**Dataset entries**
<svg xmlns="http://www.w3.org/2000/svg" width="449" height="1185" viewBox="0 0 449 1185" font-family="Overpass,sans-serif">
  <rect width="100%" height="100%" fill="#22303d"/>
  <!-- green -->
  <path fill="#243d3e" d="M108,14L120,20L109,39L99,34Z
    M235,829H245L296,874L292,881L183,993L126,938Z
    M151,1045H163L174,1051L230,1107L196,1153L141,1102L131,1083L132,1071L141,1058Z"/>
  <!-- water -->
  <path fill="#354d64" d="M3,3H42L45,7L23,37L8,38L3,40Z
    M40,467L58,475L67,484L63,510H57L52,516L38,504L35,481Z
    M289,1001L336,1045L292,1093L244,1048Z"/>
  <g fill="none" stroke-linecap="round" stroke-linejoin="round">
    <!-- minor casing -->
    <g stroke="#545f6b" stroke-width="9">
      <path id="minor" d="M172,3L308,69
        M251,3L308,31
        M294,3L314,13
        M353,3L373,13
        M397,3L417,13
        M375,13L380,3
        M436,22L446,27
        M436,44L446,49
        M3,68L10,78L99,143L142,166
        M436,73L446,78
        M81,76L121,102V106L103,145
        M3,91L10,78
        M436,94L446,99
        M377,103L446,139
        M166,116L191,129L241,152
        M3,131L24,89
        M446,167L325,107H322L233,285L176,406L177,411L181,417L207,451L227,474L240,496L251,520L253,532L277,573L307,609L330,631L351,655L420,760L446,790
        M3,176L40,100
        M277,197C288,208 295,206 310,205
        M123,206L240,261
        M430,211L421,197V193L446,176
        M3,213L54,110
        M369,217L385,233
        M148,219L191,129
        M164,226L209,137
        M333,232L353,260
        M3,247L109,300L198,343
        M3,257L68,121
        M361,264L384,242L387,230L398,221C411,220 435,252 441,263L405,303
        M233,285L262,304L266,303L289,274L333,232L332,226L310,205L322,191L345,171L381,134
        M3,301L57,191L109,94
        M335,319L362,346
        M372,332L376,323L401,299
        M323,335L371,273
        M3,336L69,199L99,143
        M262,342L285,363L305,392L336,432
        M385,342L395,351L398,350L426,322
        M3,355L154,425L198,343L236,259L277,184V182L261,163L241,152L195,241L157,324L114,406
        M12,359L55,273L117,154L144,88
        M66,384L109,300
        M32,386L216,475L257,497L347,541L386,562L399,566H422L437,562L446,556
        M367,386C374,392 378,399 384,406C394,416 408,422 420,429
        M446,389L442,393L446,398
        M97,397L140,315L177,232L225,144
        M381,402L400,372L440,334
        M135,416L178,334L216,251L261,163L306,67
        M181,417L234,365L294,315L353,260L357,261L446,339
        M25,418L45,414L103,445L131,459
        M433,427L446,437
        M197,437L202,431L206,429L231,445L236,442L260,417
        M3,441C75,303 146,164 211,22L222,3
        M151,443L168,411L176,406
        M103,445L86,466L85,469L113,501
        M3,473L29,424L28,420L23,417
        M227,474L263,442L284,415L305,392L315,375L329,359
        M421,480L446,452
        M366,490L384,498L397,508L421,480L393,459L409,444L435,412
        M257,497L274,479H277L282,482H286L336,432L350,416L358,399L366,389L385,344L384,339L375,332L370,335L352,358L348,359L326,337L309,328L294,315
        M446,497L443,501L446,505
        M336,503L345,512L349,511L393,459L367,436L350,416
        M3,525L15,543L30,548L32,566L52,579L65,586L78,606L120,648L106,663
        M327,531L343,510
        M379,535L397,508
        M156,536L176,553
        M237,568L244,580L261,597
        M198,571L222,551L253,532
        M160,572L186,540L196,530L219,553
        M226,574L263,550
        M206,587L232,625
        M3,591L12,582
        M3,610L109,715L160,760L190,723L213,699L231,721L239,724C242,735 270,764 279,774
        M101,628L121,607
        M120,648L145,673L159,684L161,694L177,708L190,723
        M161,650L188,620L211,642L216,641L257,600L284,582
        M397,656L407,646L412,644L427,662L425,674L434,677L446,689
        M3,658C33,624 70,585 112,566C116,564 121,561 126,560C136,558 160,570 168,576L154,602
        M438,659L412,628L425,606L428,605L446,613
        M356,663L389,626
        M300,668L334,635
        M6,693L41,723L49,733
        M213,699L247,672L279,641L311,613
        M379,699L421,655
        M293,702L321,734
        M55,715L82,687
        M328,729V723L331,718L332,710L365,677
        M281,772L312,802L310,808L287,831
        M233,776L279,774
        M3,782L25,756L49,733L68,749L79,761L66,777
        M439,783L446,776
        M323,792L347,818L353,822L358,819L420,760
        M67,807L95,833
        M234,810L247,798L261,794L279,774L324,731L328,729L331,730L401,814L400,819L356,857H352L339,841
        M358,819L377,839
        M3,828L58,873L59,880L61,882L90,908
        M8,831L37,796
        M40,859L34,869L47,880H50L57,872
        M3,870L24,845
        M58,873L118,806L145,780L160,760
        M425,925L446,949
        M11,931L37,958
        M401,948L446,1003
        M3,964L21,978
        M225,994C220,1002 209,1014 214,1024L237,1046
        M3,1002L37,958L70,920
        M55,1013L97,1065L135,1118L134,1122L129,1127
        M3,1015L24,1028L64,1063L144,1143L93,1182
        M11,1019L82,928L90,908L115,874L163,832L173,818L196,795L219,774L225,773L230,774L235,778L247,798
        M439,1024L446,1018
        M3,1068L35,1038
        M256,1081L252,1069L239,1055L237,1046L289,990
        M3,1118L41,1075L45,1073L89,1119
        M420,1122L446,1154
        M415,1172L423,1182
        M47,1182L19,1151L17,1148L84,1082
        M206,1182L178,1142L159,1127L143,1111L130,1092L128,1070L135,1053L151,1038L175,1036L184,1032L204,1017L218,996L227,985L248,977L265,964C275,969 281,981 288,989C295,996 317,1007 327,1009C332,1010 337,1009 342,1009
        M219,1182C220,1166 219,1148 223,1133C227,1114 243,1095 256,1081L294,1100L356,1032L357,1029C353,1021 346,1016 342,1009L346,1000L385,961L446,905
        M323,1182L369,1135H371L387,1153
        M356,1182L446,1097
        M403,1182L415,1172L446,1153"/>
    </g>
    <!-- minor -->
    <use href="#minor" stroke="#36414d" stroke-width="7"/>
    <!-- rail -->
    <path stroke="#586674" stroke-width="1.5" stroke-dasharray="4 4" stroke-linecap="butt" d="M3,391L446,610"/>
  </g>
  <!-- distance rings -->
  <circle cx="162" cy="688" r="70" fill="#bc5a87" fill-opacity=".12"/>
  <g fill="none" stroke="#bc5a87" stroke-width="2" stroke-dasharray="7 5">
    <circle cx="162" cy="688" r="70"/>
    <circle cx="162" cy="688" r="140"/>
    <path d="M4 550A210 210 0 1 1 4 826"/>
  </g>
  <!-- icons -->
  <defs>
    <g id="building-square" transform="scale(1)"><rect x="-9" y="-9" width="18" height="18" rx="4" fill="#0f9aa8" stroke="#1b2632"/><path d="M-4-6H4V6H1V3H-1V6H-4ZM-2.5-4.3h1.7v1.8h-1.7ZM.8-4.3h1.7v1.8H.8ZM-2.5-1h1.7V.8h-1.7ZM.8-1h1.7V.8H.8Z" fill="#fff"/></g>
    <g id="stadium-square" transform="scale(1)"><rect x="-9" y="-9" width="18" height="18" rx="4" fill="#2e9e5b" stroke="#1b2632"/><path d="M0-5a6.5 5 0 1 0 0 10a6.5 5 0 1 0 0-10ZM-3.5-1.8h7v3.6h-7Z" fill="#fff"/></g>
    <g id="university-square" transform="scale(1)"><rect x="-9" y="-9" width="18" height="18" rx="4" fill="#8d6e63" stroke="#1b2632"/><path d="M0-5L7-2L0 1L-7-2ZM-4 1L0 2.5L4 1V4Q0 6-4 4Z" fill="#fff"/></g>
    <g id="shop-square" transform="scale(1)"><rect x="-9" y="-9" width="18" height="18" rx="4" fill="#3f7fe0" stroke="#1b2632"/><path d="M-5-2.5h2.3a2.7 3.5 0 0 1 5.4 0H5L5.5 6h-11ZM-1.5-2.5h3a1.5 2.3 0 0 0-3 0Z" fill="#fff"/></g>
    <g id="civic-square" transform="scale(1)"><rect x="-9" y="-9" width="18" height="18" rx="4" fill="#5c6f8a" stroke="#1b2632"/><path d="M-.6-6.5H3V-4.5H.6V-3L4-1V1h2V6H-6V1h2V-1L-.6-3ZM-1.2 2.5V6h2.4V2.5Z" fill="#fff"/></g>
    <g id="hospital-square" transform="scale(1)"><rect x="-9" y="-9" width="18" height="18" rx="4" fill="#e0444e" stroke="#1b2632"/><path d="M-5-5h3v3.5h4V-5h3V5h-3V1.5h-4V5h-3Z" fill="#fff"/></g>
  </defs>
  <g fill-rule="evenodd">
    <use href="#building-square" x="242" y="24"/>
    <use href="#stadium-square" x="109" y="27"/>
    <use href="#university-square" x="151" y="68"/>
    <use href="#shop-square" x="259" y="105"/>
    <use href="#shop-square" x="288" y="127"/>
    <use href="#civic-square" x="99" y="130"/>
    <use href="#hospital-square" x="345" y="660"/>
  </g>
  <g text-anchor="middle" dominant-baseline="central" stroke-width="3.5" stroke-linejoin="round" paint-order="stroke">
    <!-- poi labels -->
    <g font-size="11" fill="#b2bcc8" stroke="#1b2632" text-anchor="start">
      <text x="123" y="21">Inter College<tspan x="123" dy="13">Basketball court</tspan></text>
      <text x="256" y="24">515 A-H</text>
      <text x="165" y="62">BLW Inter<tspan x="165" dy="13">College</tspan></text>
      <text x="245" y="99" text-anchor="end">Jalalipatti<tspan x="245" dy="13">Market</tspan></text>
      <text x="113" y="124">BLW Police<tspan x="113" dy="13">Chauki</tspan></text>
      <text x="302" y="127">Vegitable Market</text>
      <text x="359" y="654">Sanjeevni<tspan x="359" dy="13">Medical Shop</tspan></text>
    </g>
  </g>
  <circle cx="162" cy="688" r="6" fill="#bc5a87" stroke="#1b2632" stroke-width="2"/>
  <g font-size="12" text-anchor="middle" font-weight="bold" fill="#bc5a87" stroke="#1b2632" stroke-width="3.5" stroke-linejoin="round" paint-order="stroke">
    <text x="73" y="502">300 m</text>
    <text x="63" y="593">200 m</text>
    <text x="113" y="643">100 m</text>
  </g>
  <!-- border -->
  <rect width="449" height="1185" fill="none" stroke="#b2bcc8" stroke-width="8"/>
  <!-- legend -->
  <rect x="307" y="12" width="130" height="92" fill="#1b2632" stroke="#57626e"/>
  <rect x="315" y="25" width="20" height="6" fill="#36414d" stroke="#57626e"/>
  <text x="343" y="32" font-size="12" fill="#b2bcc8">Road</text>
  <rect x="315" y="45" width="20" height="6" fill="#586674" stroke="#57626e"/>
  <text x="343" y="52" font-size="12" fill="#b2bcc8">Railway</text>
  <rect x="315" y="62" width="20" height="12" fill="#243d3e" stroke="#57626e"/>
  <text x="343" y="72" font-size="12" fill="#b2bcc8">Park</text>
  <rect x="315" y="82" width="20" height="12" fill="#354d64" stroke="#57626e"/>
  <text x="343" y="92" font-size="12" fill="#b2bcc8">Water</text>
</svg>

**WHAT YOU SHOULD DO**
Scan the lines above for "none", then copy every one that has it.

**SOLUTION BELOW**
  <g fill="none" stroke-linecap="round" stroke-linejoin="round">
  <g fill="none" stroke="#bc5a87" stroke-width="2" stroke-dasharray="7 5">
  <rect width="449" height="1185" fill="none" stroke="#b2bcc8" stroke-width="8"/>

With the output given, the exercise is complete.